[Named joint coordinates]

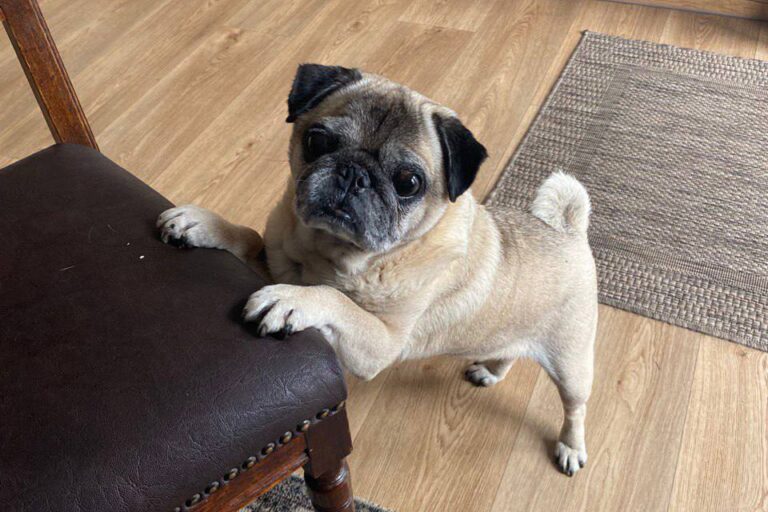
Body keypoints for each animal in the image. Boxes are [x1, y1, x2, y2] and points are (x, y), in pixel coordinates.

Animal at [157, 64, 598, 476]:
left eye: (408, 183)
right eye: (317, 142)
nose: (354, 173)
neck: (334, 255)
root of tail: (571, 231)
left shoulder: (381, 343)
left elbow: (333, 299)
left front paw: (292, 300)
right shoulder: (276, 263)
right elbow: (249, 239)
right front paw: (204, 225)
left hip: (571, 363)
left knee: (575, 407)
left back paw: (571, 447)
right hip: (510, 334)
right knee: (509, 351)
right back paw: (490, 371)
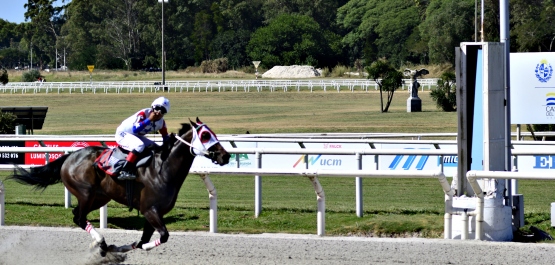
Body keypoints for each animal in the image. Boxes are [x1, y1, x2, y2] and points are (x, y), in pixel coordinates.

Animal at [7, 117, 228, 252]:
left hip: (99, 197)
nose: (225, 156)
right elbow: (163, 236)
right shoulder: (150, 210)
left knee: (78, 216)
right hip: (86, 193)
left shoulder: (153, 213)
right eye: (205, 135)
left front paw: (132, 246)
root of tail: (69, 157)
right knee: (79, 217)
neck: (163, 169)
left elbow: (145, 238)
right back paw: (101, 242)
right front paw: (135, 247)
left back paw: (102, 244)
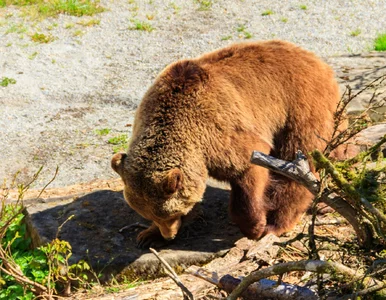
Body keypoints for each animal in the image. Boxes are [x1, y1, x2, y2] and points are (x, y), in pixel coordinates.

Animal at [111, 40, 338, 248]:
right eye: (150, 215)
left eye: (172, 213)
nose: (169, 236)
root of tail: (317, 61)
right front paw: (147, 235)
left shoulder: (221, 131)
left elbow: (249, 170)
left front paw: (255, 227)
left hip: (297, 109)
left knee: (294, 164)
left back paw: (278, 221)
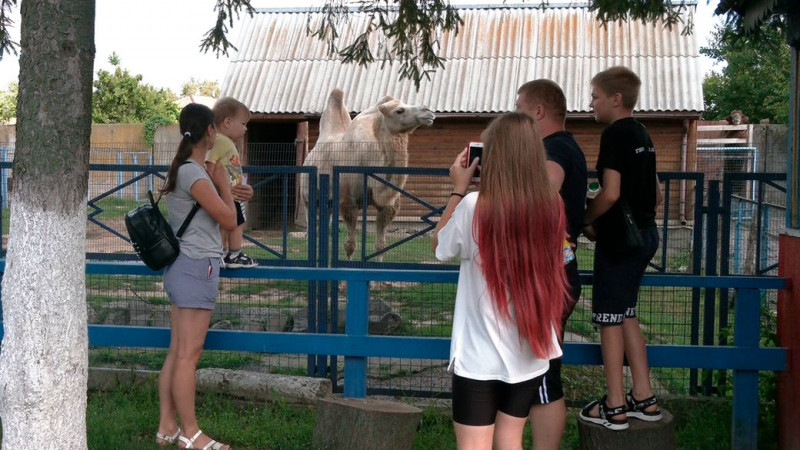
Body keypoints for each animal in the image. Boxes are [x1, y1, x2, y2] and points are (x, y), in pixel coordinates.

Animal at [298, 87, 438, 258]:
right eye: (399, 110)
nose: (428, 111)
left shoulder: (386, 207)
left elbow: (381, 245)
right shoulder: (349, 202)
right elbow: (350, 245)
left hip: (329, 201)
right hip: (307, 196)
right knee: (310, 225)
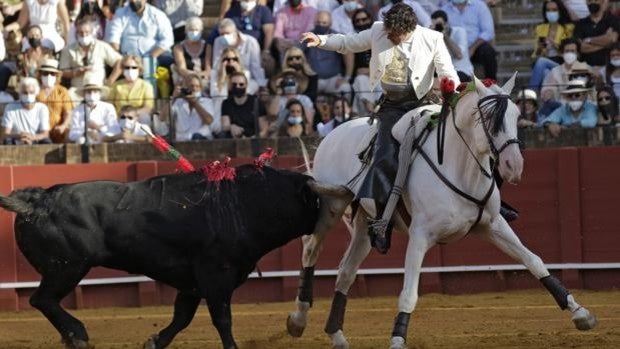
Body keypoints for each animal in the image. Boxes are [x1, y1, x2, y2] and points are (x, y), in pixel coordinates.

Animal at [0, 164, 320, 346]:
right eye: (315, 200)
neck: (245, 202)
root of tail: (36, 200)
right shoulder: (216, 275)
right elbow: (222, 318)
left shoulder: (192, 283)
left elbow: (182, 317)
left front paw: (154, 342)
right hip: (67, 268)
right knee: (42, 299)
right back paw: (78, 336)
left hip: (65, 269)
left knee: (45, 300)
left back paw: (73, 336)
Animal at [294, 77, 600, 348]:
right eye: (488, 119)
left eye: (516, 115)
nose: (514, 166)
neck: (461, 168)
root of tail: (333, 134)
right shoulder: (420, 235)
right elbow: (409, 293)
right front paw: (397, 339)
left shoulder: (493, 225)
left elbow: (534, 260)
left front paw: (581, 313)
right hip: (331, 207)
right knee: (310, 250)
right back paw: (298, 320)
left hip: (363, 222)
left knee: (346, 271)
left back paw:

◆ WORK ITEM ◆
Check each line of the entries above for the word "front". List the ones that have it.

◆ ANSWER BOX ◆
left front paw: (292, 300)
right front paw: (204, 225)
left front paw: (132, 246)
right front paw: (135, 247)
right front paw: (147, 235)
left front paw: (255, 227)
left front paw: (154, 342)
right front paw: (397, 339)
left front paw: (581, 313)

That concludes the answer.